What we are never officially told is that all the fuss is a product of someone trying to tighten their grip on the buttered bread. It is a result of a struggle for top leadership position within the parties, pitting an incumbent against a few otherwise loyal followers who all of a sudden realized that they too deserve a slice of the buttered bread. When one stays in a leadership position for too long, the trappings of power gets the best of him or her, this is what we are witnessing today.
Such politicians start to develop the idea that being a leader is a divine right that must be protected by any and all means necessary. It is my understanding that both NCCR-Mageuzi and CUF hold periodic party elections to elect their leaders. But to claim that these parties operate democratically would be a fallacy and only the naïve would fall for that. Recent events have demonstrated just how muscles matter more than the ballot box.
What the expelled CUF legislator, Mr Hamad Rashid Mohammed, was demanding has its validity. He wanted the party’s secretary general, Mr Seif Sharif Hamad, who also happens to be the Zanzibar First Vice-President to relinquish his post in the party. The basis for his claims is that since Mr Seif is now part of the government of national unity, with the blessings of the party, he has become incapacitated in his role as the party’s secretary general, and thus should step down.
Apparently, Mr Seif wasn’t too amused by Hamad’s proposition. One thing led to another, push came to shove and the best man remained standing. The same story is said to have happened in NCCR-Mageuzi. A group of rebellious party cadres toyed around with the idea of ousting the party’s national chairman, Mr James Mbatia.
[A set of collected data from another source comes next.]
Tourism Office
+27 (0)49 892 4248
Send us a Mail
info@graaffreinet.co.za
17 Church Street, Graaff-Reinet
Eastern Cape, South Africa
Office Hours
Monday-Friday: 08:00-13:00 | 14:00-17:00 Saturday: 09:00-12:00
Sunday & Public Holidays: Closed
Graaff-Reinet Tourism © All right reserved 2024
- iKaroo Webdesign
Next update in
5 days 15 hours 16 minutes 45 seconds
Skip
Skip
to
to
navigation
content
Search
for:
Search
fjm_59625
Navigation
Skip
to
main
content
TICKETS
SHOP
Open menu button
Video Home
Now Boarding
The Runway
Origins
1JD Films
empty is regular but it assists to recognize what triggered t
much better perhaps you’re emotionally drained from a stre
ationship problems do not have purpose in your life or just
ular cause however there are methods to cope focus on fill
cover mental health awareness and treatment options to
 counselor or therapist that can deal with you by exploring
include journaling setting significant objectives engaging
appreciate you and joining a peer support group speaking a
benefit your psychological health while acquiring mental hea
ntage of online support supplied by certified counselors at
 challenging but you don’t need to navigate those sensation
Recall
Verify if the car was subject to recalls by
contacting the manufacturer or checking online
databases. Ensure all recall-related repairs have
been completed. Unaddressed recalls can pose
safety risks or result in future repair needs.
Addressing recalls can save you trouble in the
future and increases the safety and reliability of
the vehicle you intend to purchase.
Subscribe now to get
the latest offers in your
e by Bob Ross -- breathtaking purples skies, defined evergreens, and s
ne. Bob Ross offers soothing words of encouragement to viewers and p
I bet they never foresaw or imagined the ferocity with which he would defend his position.
Recent developments have been cause for concern as well. Perhaps it is a good thing that opposition parties have been on the other side of the fence this long. The power struggles have been a litmus test for their democratic credentials. They put themselves to the test and we were forced to observe from the sidelines. And it is sad to note that whatever changes that these parties have gone through do not amount to anything near growth.
That certain individuals are regarded as indispensable in certain positions is unhealthy for any organization, let alone a political party. A political party, of all organizations, should be seen as an entity that will never wither even with the departure of supposedly key figures. A party should be seen as capable of moving forward with or without self-proclaimed important figures. True, some people will have more political clout than others in a party, but that should always be regarded as secondary.
Of primary importance ought to be the functions of the party, among which is the orientation of party cadres to be able to fill top positions. Any serious party would want to be perceived as a government in waiting and not a grouping of bickering lots lusting for power. Leaders too must show a willingness to step down when the need arises. Whatever transpired within the parties that led to recent events, it doesn’t look like a movement forward. From a distance, it rather seems like a step back, but we’ll wait and see.